*WHAT TO WORK ON*:
a) Using the crime prediction write-up below, decide whether each statement agrees with it. Answer yes or no for each, and quote the words that settle it. (i) The training set labels cover 39 different crimes. (ii) Latitude and longitude were left unnormalized. (iii) After the lowest year is subtracted, the year numbers run from 1 to 5.
b) Translate this sentence from the crime prediction write-up below into Spanish: "To solve this problem we use various models and feature engineering."

-- PASSAGE FOR REVIEW follows --

#San Francisco Crime Prediction 

We are involved in the kaggle.com Crime Prediction contest. We are using the data provided about crimes that occurred in San Francisco from 2011 to 2015. The data are variations on time and location, and the labels on the training set are 39 different crimes. 

To solve this problem we use various models and feature engineering. 

##Initial Attempt

To get on the leaderboard, we did basic feature extraction and normalization, and used a logistric regression model. 

###Initial Feature Engineering Summary

These are the features we get in both training and test data sets.

| Date | DayOfWeek | PdDistrict | Address | Longitude | Latitude |
|---|---|---|---|---|---|---|---|
| 2015-05-10 23:59:00 | Sunday | BAYVIEW | 2000 Block of THOMAS AV | -122.3995877042 | 37.7350510104 |

For the initial attempt, we immediate made these modifications: 

* Semi-normalize years: subtract lowest year, 2011, so that year numbers are from 0 to 4. 
* Separate time information into year, month, day, time of day, day of week
* Normalize latitude and longitude (use (value - mean)/standard deviation)

And chose a logistic regression model for these reasons: 
* Predicting categorical dependent variable
* Relatively large number of samples, not so many features
* Mixture of categorical and continuous data
* Data with obvious correlation (so linear regression would be worse)

-- PASSAGE FOR REVIEW concluded --
-- THE DATA follows --

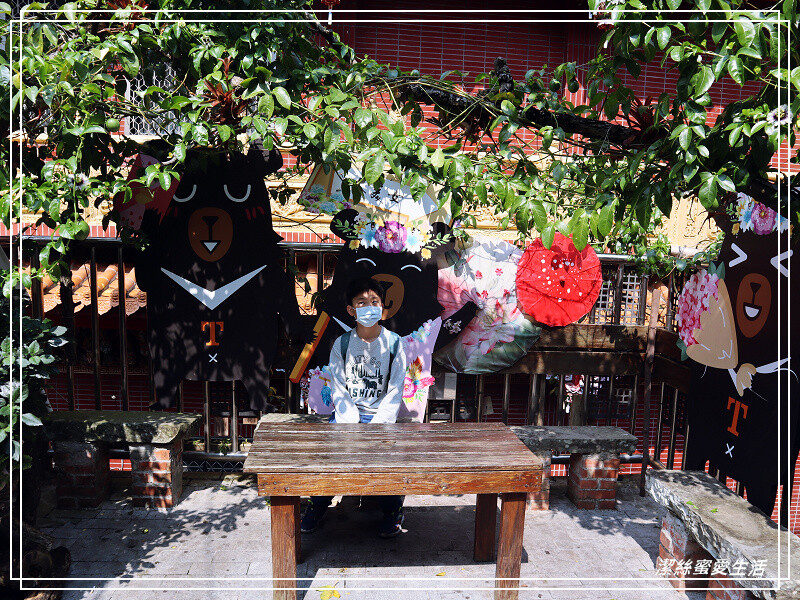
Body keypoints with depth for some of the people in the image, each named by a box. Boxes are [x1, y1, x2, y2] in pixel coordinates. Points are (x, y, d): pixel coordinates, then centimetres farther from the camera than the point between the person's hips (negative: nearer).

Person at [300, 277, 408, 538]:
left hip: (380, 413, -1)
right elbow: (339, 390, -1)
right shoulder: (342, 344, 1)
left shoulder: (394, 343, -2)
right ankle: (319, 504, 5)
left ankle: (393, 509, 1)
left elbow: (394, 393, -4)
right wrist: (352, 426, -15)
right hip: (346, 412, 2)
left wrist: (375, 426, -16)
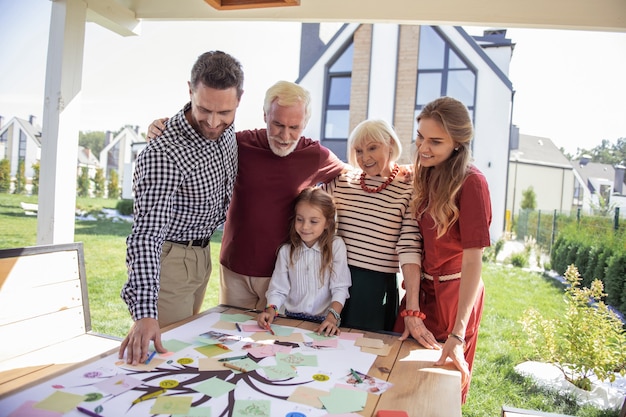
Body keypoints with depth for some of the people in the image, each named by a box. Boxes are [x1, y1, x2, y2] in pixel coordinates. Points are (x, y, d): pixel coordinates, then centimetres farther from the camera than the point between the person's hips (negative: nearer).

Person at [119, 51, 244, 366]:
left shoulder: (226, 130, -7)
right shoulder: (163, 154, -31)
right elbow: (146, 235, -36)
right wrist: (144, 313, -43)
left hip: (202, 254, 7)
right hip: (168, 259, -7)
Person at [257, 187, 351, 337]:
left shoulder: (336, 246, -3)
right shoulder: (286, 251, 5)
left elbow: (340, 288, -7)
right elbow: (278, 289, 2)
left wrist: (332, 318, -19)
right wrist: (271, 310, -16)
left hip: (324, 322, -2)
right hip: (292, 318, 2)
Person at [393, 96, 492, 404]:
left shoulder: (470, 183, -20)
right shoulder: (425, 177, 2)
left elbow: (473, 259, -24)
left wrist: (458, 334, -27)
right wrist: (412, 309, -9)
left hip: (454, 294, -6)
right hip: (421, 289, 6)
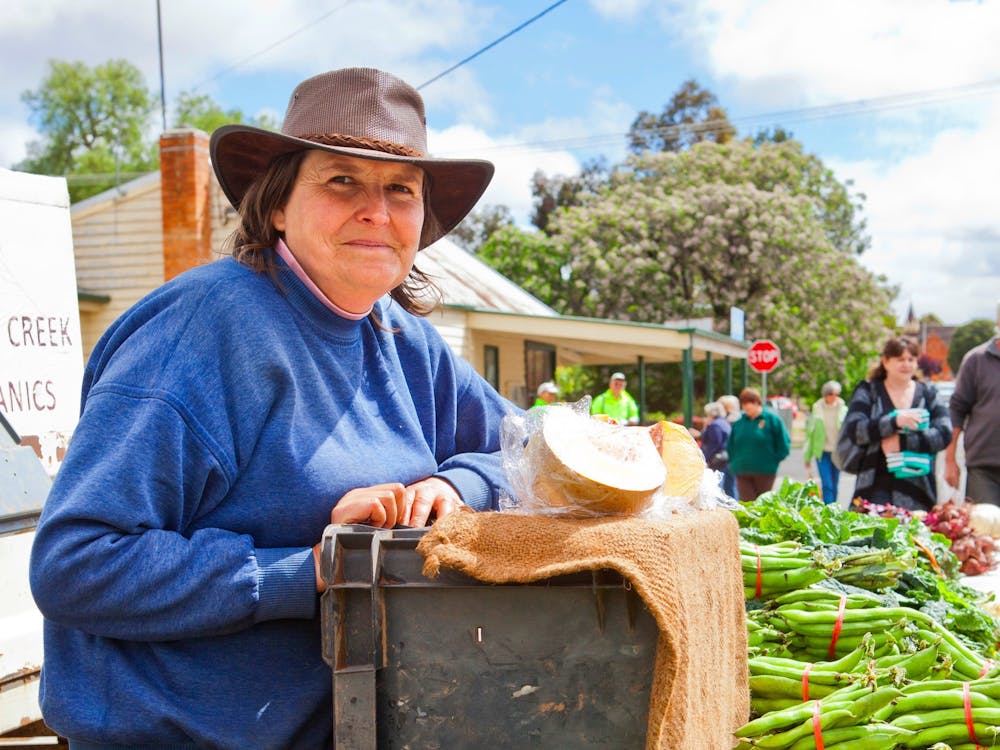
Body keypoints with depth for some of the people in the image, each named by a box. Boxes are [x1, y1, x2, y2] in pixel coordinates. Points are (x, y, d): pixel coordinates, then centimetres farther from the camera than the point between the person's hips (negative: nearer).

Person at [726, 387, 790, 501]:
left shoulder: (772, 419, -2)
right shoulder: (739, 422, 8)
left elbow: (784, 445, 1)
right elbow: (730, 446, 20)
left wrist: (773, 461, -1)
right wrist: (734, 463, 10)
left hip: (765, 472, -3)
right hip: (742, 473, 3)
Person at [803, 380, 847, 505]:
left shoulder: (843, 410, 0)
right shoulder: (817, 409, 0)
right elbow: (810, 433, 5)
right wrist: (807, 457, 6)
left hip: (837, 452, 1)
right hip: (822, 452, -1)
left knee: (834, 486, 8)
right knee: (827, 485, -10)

-- THE DATA concluded --

*RESPONSES FOR EACH TASK*:
a)
(i) Yes: "the labels on the training set are 39 different crimes"
(ii) No: "Normalize latitude and longitude (use (value - mean)/standard deviation)"
(iii) No: "subtract lowest year, 2011, so that year numbers are from 0 to 4"

b) Para resolver este problema utilizamos varios modelos e ingeniería de características.